Lucene is optimized heavily - it’s code is more C-like than Java-
like. Making Lucene more OO or taking advantage of all the fancy
Ruby ways of method trickery is likely to slow things down. The
entire idea of a full-text search engine is to be fast! (oh, and to
be easy on resources as well)
Lucene is a great product, and will continue on java (you can’t
kill java, its really usable for many things). But ruby just makes
it easy to program, and with the integration with c. Well things
are optimized. I have only been rubying for a day or 20. But it
amazes my howmuch a language can make a difference…
The folks that would be coding under the covers of Ferret or Lucene
are a highly specialized group of folks. Likewise with the core code
of Rails. Most users don’t need to see what is underneath - it just
works.
Indeed the language makes a difference, but also the goal of the
effort. A full-text search engine has some very specialized needs
and even the most basic data structures in high level languages like
Hash and Array are only used if they are fast enough, otherwise
alternatives are created. This is definitely the case with Lucene.
So I have to revise my statement a bit, but I think, in time,
melting Ferret and ActiveRecord together could make it a better
product then lucene : ) But that future talk…
Well, in all fairness to Lucene, it is orthogonal to the database
concern entirely. Of course Ferret + ActiveRecord > just Lucene, but
to make the comparison more fair, how about Lucene + Hibernate?
There are hooks for Hibernate to index with Lucene, even using Java
annotations to mark the fields to be indexed, and how they are to be
indexed. I see ActiveRecord + Ferret to be a great path to go, and
the acts_as_ferret initial implementation is on the right track. I
hope to delve into this area more myself in the future (though my
work does not currently involve relational databases, but will soon).
Well, I am amazed to see you here : ) what is your opinion?
I’ve been a Ruby fan for ages, ever since catching a Dave T.

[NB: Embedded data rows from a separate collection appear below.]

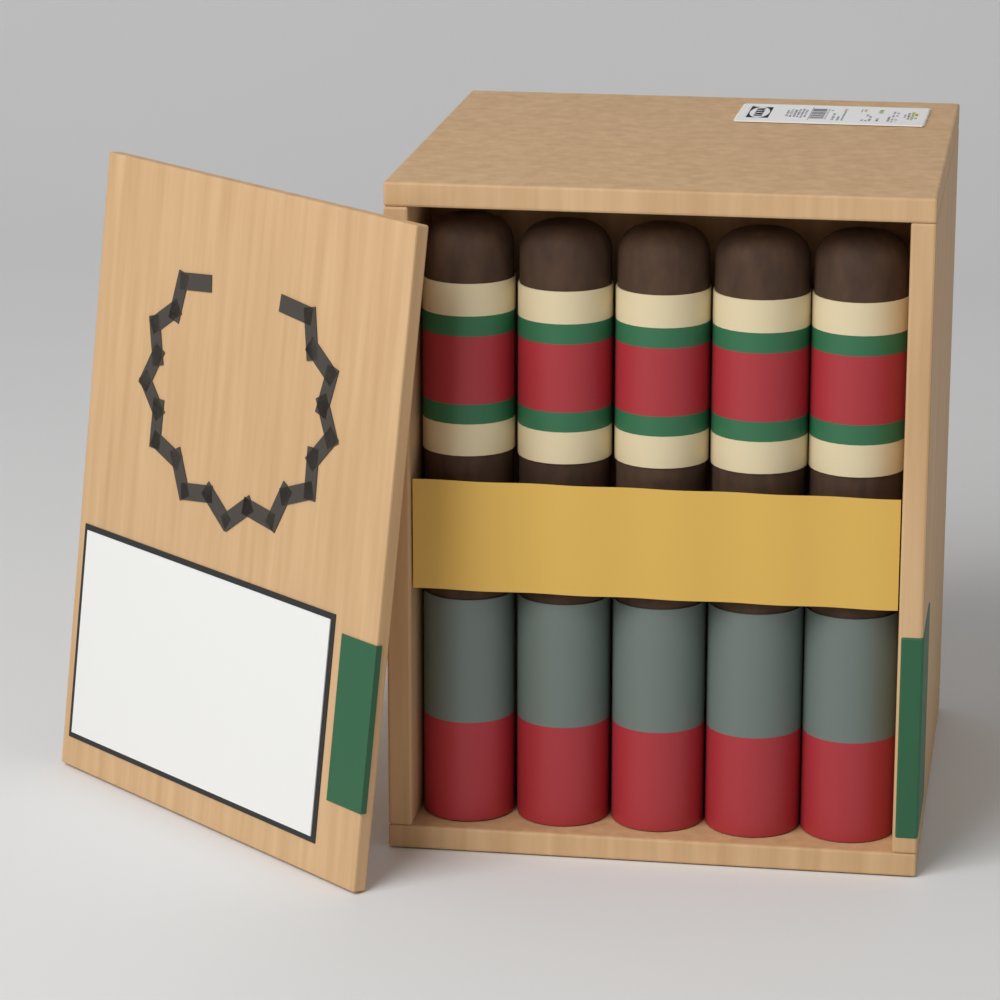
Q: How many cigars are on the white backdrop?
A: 5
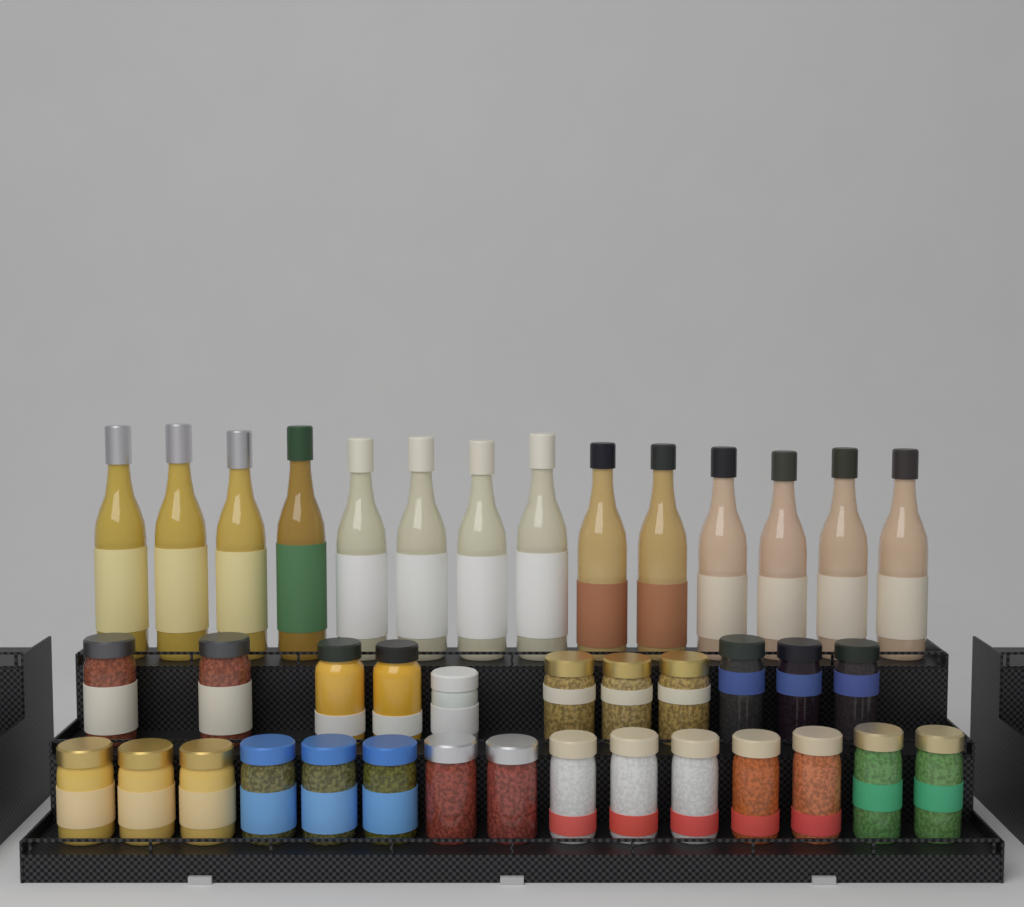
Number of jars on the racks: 26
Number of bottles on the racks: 14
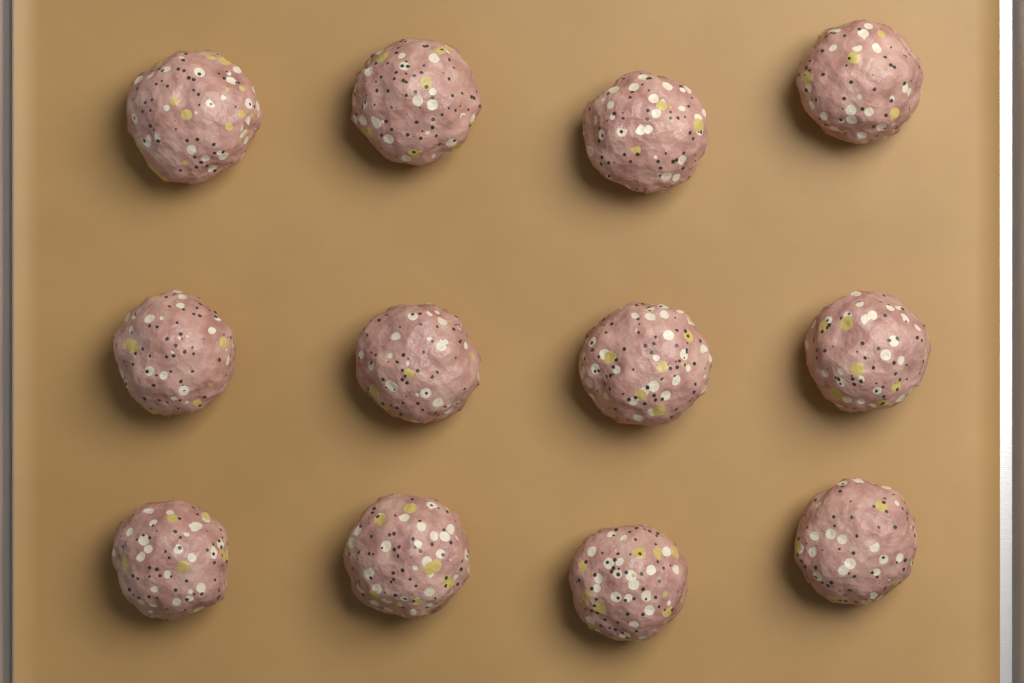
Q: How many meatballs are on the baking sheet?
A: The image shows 12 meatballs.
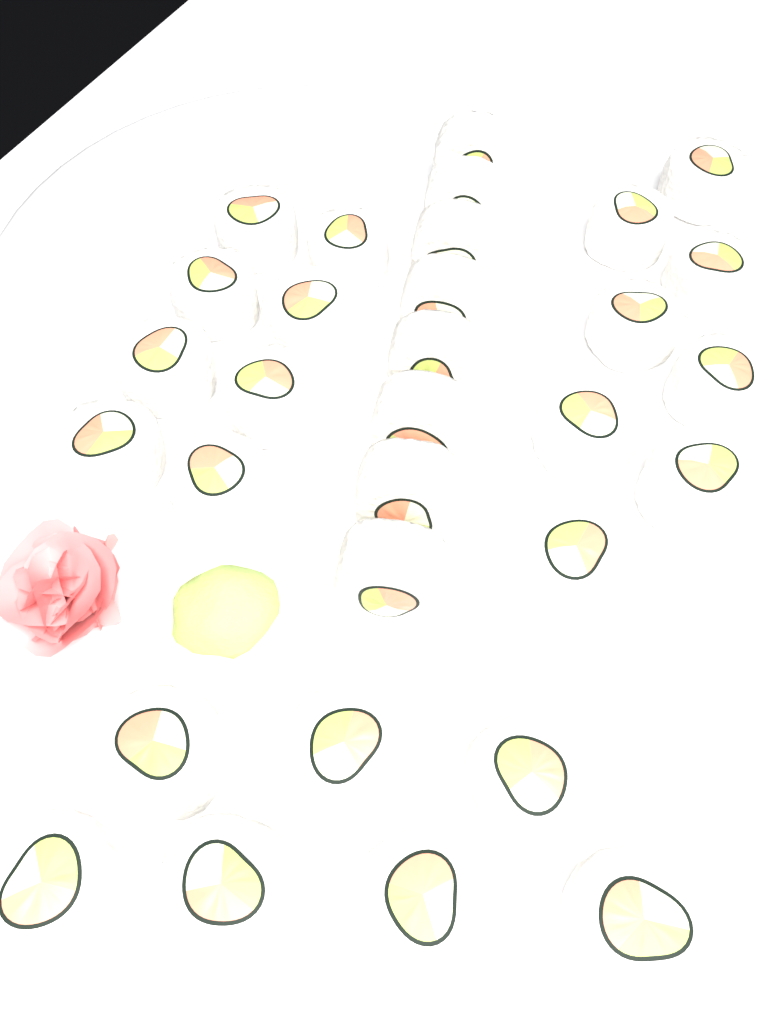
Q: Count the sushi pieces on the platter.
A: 31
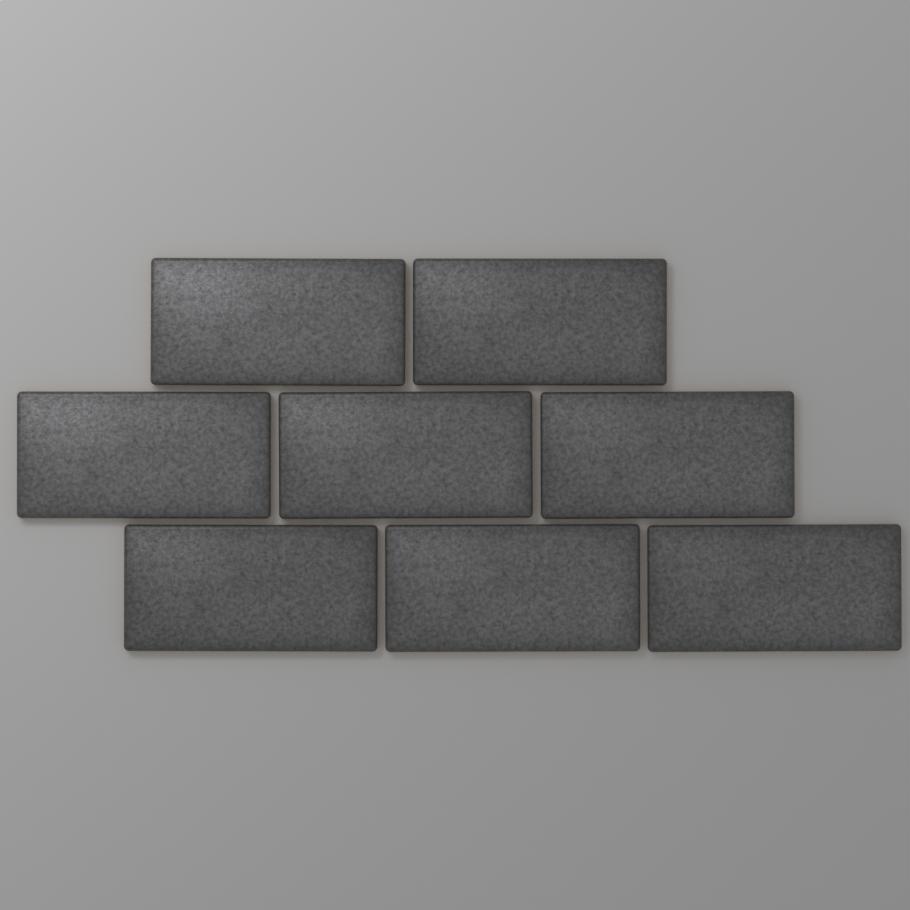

presentation in '02. I’ve dreamed of RubyLucene for years, creating
the rubylucene (formerly rucene) project at RubyForge once upon a
time but not doing much with it beyond some low-level I/O proof of
concept tests.
I’m ecstatic that Ferret exists! I do have some reservations on the
effort to port it all to C, as I’d really like the effort to aim
towards the architecture PyLucene has, where it uses GCJ against Java
Lucene, and then wraps it, using SWIG, into a Pythonic API. In order
to avoid porting every time Java Lucene changes (which is where the
guru creator Doug Cutting spends his effort), it would be a simple
recompilation (and perhaps some API glue).